- WHAT YOU SHOULD DO: Search the entries below for "network". Report each line where it occurs.
_ _ _ _
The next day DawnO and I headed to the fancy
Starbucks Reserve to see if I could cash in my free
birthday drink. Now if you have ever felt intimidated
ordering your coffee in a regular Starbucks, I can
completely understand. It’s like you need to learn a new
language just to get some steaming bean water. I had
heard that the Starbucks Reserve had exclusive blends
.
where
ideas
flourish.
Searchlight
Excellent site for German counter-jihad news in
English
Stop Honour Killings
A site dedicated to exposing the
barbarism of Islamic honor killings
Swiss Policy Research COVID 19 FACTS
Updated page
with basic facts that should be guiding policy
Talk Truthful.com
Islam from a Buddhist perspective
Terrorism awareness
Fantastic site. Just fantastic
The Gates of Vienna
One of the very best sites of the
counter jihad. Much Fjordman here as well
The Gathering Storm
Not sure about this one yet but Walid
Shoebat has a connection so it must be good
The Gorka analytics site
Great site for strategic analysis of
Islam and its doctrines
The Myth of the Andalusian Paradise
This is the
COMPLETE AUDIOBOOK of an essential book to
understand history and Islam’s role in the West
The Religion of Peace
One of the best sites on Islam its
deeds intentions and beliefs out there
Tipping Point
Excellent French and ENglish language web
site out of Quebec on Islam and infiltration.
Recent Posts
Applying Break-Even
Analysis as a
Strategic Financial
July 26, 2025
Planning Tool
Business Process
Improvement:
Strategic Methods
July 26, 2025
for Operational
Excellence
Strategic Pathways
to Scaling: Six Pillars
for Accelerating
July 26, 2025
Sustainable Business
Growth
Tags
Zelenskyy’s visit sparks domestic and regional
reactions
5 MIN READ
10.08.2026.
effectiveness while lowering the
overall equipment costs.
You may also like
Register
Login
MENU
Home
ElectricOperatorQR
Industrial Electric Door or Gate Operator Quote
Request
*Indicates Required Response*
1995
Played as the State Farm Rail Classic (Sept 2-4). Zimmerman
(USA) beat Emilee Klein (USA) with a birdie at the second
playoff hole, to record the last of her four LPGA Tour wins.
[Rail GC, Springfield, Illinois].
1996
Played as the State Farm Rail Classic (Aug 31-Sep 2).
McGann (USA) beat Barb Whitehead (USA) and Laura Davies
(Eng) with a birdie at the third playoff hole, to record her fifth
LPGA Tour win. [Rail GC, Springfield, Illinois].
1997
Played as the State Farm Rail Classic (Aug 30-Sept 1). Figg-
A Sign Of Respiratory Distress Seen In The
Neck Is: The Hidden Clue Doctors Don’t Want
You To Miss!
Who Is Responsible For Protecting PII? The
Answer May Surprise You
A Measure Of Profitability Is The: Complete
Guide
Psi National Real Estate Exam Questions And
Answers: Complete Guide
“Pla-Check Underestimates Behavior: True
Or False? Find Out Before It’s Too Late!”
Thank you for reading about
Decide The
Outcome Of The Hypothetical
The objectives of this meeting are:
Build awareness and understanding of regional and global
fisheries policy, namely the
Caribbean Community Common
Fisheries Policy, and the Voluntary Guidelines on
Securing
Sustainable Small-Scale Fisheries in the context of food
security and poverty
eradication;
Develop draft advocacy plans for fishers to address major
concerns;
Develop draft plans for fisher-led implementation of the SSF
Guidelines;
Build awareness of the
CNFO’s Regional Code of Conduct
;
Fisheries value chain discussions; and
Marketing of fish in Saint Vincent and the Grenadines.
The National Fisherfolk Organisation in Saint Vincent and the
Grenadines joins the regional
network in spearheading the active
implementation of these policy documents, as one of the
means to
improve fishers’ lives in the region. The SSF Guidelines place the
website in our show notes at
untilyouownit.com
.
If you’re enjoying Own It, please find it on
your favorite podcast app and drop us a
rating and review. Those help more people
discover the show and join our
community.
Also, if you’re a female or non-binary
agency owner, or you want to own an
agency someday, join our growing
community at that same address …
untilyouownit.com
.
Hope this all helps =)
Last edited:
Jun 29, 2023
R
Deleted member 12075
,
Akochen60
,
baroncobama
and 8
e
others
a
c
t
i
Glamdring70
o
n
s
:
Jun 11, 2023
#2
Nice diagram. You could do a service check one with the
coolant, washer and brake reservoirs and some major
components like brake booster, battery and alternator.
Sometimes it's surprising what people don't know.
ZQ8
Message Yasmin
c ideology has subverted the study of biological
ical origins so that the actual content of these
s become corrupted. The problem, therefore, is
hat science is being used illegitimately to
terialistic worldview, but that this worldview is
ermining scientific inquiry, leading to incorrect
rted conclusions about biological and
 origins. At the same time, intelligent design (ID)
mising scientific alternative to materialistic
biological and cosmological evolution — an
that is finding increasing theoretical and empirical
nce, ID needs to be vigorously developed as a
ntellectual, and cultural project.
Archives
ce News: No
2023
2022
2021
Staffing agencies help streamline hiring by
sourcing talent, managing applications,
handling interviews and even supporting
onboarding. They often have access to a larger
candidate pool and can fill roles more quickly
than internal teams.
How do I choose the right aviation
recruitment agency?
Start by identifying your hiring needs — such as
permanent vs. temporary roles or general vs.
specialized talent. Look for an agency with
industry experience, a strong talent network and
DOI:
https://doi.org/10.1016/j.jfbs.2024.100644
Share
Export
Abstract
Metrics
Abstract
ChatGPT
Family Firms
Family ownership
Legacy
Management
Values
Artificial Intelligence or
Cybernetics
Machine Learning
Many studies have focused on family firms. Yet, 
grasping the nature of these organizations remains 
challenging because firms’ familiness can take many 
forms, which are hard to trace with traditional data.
_ _ _ _
- WRITTEN RESPONSE:
network in spearheading the active
industry experience, a strong talent network and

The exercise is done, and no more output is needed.